La détection précoce

La détection précoce

Quand le syndrome de Lynch est présent dans une famille ou lorsque la mutation génétique a été identifiée grâce à une analyse de l’ADN, il est important de subir régulièrement certains examens. L’affection peut être présente sans donner de symptômes ou de plaintes liés à la présence de polypes.

Signaux d’alarme
Vous devez immédiatement consulter votre médecin :
• si vous voyez du sang dans vos selles;
• si vos selles changent;
• si vous perdez du poids sans cause apparente;
• si vous avez régulièrement mal au ventre;
• si vous avez des saignements vaginaux anormaux

Si toutefois il y a déjà un cas de cancer colorectal dans votre famille, il n’est pas prudent d’attendre l’apparition de ces symptômes ou de ces plaintes. Le dépistage, par des examens réguliers, est en effet très important dans la prévention et le diagnostic précoce du cancer.

Examens de contrôle
Gros intestin:
Puisque le cancer colorectal se développe à partir d’un polype bénin, l’examen a pour objectif de détecter ces polypes à un stade précoce et de les enlever. Dans le syndrome de Lynch, il est bien prouvé que des colonoscopies à intervalles rapprochés avec ablation des polypes est la meilleure méthode de dépistage et de prévention. Dans le cas où il y a déjà un cancer, le diagnostic précoce est très important pour augmenter les chances de guérison grâce à un traitement adéquat.
On conseille aux personnes ayant le (ou ayant un risque d’être atteintes du) syndrome de Lynch de se faire examiner le gros intestin par une endoscopie (= colonoscopie classique) 1 x tous les 1 à 2 ans en fonction des conseils du médecin et des résultats antérieurs et ce à partir de 20 à 25 ans.

Utérus et ovaires:
En plus, on conseille aux femmes ayant le (ou ayant un risque d’être atteintes du) syndrome de Lynch de subir un examen gynécologique annuel à partir de 30 ans.
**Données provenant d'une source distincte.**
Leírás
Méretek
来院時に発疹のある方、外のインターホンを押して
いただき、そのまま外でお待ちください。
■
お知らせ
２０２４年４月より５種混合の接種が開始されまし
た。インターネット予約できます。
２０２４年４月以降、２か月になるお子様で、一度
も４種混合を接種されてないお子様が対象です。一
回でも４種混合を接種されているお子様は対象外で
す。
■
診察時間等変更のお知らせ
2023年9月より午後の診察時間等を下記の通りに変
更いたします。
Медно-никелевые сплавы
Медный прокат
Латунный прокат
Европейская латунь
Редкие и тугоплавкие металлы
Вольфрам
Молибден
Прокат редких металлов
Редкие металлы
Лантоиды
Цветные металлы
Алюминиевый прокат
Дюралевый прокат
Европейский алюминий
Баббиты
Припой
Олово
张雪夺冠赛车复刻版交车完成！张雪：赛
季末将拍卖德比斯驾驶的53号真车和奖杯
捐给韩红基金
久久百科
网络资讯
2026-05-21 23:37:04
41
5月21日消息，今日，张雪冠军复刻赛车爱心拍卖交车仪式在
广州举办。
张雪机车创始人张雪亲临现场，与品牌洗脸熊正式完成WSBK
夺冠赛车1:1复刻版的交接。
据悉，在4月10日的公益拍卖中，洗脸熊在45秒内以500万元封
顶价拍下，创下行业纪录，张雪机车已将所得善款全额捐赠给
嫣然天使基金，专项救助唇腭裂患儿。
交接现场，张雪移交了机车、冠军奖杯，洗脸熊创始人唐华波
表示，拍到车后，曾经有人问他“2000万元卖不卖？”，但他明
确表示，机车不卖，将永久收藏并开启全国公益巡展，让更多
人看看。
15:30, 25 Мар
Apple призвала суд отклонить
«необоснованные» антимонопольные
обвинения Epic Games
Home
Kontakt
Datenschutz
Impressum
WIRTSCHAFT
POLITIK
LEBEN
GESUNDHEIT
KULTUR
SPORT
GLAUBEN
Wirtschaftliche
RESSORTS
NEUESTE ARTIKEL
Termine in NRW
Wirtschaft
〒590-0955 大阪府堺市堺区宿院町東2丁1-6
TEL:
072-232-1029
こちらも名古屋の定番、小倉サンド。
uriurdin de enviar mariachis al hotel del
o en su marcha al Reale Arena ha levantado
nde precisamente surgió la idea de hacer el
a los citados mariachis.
Ces contrôles consistent en une échographie vaginale et un examen sanguin. En période péri-ménopausale, la possibilité de l’ablation préventive de l’utérus, des ovaires et des trompes utérines peut être envisagée.

Autres:
S’il y a d’autres cancers dans la famille (comme p.ex. de l’estomac ou des voies urinaires), il est conseillé de se faire examiner afin de prévenir l’apparition d’autres tumeurs (ex. gastroduodénoscopie, échographie des reins et des voies urinaires et examen cytologique urinaire). Ceci est toutefois spécifique à chaque famille et ne peut donc pas donner lieu à des directives générales.